### Dataset entries

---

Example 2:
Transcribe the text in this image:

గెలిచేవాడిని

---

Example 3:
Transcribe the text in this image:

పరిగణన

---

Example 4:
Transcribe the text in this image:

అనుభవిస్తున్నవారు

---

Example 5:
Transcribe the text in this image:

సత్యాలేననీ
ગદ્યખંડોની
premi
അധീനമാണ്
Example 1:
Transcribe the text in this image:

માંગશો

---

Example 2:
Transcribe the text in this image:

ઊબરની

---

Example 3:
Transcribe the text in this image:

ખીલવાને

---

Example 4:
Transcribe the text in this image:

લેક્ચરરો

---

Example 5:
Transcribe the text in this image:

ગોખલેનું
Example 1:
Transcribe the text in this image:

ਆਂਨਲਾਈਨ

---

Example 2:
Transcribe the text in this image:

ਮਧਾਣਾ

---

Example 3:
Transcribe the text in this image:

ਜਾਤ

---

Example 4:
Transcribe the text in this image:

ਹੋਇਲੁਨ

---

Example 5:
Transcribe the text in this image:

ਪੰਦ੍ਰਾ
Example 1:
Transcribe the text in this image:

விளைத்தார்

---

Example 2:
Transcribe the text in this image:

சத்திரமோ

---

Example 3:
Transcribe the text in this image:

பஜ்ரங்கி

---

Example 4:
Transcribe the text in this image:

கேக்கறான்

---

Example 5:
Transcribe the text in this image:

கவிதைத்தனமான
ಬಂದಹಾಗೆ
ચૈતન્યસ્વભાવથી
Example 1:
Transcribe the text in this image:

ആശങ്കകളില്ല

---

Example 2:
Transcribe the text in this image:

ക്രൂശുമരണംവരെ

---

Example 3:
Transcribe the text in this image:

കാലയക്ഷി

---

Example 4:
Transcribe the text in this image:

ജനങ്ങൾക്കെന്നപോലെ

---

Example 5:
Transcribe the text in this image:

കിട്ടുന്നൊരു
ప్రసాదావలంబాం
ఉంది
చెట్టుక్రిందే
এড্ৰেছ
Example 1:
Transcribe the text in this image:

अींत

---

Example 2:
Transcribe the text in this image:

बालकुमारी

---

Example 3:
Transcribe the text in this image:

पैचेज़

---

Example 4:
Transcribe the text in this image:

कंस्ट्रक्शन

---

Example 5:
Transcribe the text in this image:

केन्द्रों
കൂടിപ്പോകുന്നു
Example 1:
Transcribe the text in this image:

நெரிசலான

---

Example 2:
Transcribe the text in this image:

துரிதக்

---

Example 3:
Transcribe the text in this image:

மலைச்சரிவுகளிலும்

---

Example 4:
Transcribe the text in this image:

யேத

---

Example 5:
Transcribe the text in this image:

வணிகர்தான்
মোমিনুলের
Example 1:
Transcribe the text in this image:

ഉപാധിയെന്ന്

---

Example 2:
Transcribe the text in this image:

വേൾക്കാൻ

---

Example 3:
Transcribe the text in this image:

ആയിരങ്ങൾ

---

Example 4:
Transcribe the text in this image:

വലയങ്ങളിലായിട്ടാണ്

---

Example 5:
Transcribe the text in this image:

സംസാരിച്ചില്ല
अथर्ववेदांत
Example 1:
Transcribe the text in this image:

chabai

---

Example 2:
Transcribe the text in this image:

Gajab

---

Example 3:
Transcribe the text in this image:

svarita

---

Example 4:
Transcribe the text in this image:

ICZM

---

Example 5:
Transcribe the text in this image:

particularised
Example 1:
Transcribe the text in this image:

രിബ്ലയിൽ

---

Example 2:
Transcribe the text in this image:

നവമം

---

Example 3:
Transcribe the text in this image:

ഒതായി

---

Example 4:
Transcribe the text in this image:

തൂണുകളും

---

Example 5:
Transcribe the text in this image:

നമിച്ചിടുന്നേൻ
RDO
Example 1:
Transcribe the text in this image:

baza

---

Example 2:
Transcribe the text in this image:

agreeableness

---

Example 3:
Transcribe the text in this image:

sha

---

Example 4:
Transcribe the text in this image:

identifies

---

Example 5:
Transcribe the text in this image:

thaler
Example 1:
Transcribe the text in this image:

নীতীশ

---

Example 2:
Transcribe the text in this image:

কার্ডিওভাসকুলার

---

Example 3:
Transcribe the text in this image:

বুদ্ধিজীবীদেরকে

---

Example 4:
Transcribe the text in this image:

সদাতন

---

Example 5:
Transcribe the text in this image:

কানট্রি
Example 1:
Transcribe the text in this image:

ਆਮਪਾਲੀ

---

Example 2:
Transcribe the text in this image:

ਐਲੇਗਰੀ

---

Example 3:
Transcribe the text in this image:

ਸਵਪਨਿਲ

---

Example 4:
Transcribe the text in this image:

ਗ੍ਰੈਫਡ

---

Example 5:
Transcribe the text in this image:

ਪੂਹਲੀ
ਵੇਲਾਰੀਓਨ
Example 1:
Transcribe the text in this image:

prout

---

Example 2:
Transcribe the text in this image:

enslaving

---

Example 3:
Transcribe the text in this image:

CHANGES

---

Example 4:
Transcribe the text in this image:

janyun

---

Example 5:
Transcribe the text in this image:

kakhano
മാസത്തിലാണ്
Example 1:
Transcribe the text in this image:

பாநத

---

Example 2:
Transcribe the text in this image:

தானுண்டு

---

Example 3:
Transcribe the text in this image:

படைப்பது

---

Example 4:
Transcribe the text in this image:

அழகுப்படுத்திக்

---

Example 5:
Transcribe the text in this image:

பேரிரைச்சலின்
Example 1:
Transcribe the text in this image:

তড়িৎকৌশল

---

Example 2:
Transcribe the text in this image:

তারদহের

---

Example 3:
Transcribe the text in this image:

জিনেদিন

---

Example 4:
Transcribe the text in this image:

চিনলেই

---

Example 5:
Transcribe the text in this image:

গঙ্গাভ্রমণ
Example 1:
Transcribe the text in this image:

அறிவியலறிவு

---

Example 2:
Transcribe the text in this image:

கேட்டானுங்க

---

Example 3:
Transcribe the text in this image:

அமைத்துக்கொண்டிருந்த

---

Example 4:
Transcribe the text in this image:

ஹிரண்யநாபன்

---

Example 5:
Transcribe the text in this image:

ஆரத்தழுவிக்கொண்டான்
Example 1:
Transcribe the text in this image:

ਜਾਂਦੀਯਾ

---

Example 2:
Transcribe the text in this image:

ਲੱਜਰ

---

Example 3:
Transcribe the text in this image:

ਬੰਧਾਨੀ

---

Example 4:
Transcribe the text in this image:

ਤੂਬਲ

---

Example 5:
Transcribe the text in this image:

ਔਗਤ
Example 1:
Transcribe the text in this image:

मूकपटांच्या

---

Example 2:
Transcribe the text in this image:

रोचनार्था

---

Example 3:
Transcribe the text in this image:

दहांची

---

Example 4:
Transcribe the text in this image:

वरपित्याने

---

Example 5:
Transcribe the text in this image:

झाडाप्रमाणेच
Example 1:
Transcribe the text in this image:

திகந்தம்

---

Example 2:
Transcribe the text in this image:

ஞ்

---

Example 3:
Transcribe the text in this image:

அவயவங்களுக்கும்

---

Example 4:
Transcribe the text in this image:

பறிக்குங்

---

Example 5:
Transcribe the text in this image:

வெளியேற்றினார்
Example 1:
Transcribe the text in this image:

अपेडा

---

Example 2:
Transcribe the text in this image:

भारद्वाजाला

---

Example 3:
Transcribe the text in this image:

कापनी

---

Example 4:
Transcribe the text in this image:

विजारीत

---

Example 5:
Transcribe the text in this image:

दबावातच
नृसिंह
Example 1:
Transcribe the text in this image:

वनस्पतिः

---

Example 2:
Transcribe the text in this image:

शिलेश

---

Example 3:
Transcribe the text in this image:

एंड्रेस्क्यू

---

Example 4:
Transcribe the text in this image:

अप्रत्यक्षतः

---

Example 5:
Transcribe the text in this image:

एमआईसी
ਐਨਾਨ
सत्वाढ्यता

######

Your task:
Repeat the data precisely, reproducing every entry.

Answer:
---

Example 2:
Transcribe the text in this image:

గెలిచేవాడిని

---

Example 3:
Transcribe the text in this image:

పరిగణన

---

Example 4:
Transcribe the text in this image:

అనుభవిస్తున్నవారు

---

Example 5:
Transcribe the text in this image:

సత్యాలేననీ
ગદ્યખંડોની
premi
അധീനമാണ്
Example 1:
Transcribe the text in this image:

માંગશો

---

Example 2:
Transcribe the text in this image:

ઊબરની

---

Example 3:
Transcribe the text in this image:

ખીલવાને

---

Example 4:
Transcribe the text in this image:

લેક્ચરરો

---

Example 5:
Transcribe the text in this image:

ગોખલેનું
Example 1:
Transcribe the text in this image:

ਆਂਨਲਾਈਨ

---

Example 2:
Transcribe the text in this image:

ਮਧਾਣਾ

---

Example 3:
Transcribe the text in this image:

ਜਾਤ

---

Example 4:
Transcribe the text in this image:

ਹੋਇਲੁਨ

---

Example 5:
Transcribe the text in this image:

ਪੰਦ੍ਰਾ
Example 1:
Transcribe the text in this image:

விளைத்தார்

---

Example 2:
Transcribe the text in this image:

சத்திரமோ

---

Example 3:
Transcribe the text in this image:

பஜ்ரங்கி

---

Example 4:
Transcribe the text in this image:

கேக்கறான்

---

Example 5:
Transcribe the text in this image:

கவிதைத்தனமான
ಬಂದಹಾಗೆ
ચૈતન્યસ્વભાવથી
Example 1:
Transcribe the text in this image:

ആശങ്കകളില്ല

---

Example 2:
Transcribe the text in this image:

ക്രൂശുമരണംവരെ

---

Example 3:
Transcribe the text in this image:

കാലയക്ഷി

---

Example 4:
Transcribe the text in this image:

ജനങ്ങൾക്കെന്നപോലെ

---

Example 5:
Transcribe the text in this image:

കിട്ടുന്നൊരു
ప్రసాదావలంబాం
ఉంది
చెట్టుక్రిందే
এড্ৰেছ
Example 1:
Transcribe the text in this image:

अींत

---

Example 2:
Transcribe the text in this image:

बालकुमारी

---

Example 3:
Transcribe the text in this image:

पैचेज़

---

Example 4:
Transcribe the text in this image:

कंस्ट्रक्शन

---

Example 5:
Transcribe the text in this image:

केन्द्रों
കൂടിപ്പോകുന്നു
Example 1:
Transcribe the text in this image:

நெரிசலான

---

Example 2:
Transcribe the text in this image:

துரிதக்

---

Example 3:
Transcribe the text in this image:

மலைச்சரிவுகளிலும்

---

Example 4:
Transcribe the text in this image:

யேத

---

Example 5:
Transcribe the text in this image:

வணிகர்தான்
মোমিনুলের
Example 1:
Transcribe the text in this image:

ഉപാധിയെന്ന്

---

Example 2:
Transcribe the text in this image:

വേൾക്കാൻ

---

Example 3:
Transcribe the text in this image:

ആയിരങ്ങൾ

---

Example 4:
Transcribe the text in this image:

വലയങ്ങളിലായിട്ടാണ്

---

Example 5:
Transcribe the text in this image:

സംസാരിച്ചില്ല
अथर्ववेदांत
Example 1:
Transcribe the text in this image:

chabai

---

Example 2:
Transcribe the text in this image:

Gajab

---

Example 3:
Transcribe the text in this image:

svarita

---

Example 4:
Transcribe the text in this image:

ICZM

---

Example 5:
Transcribe the text in this image:

particularised
Example 1:
Transcribe the text in this image:

രിബ്ലയിൽ

---

Example 2:
Transcribe the text in this image:

നവമം

---

Example 3:
Transcribe the text in this image:

ഒതായി

---

Example 4:
Transcribe the text in this image:

തൂണുകളും

---

Example 5:
Transcribe the text in this image:

നമിച്ചിടുന്നേൻ
RDO
Example 1:
Transcribe the text in this image:

baza

---

Example 2:
Transcribe the text in this image:

agreeableness

---

Example 3:
Transcribe the text in this image:

sha

---

Example 4:
Transcribe the text in this image:

identifies

---

Example 5:
Transcribe the text in this image:

thaler
Example 1:
Transcribe the text in this image:

নীতীশ

---

Example 2:
Transcribe the text in this image:

কার্ডিওভাসকুলার

---

Example 3:
Transcribe the text in this image:

বুদ্ধিজীবীদেরকে

---

Example 4:
Transcribe the text in this image:

সদাতন

---

Example 5:
Transcribe the text in this image:

কানট্রি
Example 1:
Transcribe the text in this image:

ਆਮਪਾਲੀ

---

Example 2:
Transcribe the text in this image:

ਐਲੇਗਰੀ

---

Example 3:
Transcribe the text in this image:

ਸਵਪਨਿਲ

---

Example 4:
Transcribe the text in this image:

ਗ੍ਰੈਫਡ

---

Example 5:
Transcribe the text in this image:

ਪੂਹਲੀ
ਵੇਲਾਰੀਓਨ
Example 1:
Transcribe the text in this image:

prout

---

Example 2:
Transcribe the text in this image:

enslaving

---

Example 3:
Transcribe the text in this image:

CHANGES

---

Example 4:
Transcribe the text in this image:

janyun

---

Example 5:
Transcribe the text in this image:

kakhano
മാസത്തിലാണ്
Example 1:
Transcribe the text in this image:

பாநத

---

Example 2:
Transcribe the text in this image:

தானுண்டு

---

Example 3:
Transcribe the text in this image:

படைப்பது

---

Example 4:
Transcribe the text in this image:

அழகுப்படுத்திக்

---

Example 5:
Transcribe the text in this image:

பேரிரைச்சலின்
Example 1:
Transcribe the text in this image:

তড়িৎকৌশল

---

Example 2:
Transcribe the text in this image:

তারদহের

---

Example 3:
Transcribe the text in this image:

জিনেদিন

---

Example 4:
Transcribe the text in this image:

চিনলেই

---

Example 5:
Transcribe the text in this image:

গঙ্গাভ্রমণ
Example 1:
Transcribe the text in this image:

அறிவியலறிவு

---

Example 2:
Transcribe the text in this image:

கேட்டானுங்க

---

Example 3:
Transcribe the text in this image:

அமைத்துக்கொண்டிருந்த

---

Example 4:
Transcribe the text in this image:

ஹிரண்யநாபன்

---

Example 5:
Transcribe the text in this image:

ஆரத்தழுவிக்கொண்டான்
Example 1:
Transcribe the text in this image:

ਜਾਂਦੀਯਾ

---

Example 2:
Transcribe the text in this image:

ਲੱਜਰ

---

Example 3:
Transcribe the text in this image:

ਬੰਧਾਨੀ

---

Example 4:
Transcribe the text in this image:

ਤੂਬਲ

---

Example 5:
Transcribe the text in this image:

ਔਗਤ
Example 1:
Transcribe the text in this image:

मूकपटांच्या

---

Example 2:
Transcribe the text in this image:

रोचनार्था

---

Example 3:
Transcribe the text in this image:

दहांची

---

Example 4:
Transcribe the text in this image:

वरपित्याने

---

Example 5:
Transcribe the text in this image:

झाडाप्रमाणेच
Example 1:
Transcribe the text in this image:

திகந்தம்

---

Example 2:
Transcribe the text in this image:

ஞ்

---

Example 3:
Transcribe the text in this image:

அவயவங்களுக்கும்

---

Example 4:
Transcribe the text in this image:

பறிக்குங்

---

Example 5:
Transcribe the text in this image:

வெளியேற்றினார்
Example 1:
Transcribe the text in this image:

अपेडा

---

Example 2:
Transcribe the text in this image:

भारद्वाजाला

---

Example 3:
Transcribe the text in this image:

कापनी

---

Example 4:
Transcribe the text in this image:

विजारीत

---

Example 5:
Transcribe the text in this image:

दबावातच
नृसिंह
Example 1:
Transcribe the text in this image:

वनस्पतिः

---

Example 2:
Transcribe the text in this image:

शिलेश

---

Example 3:
Transcribe the text in this image:

एंड्रेस्क्यू

---

Example 4:
Transcribe the text in this image:

अप्रत्यक्षतः

---

Example 5:
Transcribe the text in this image:

एमआईसी
ਐਨਾਨ
सत्वाढ्यता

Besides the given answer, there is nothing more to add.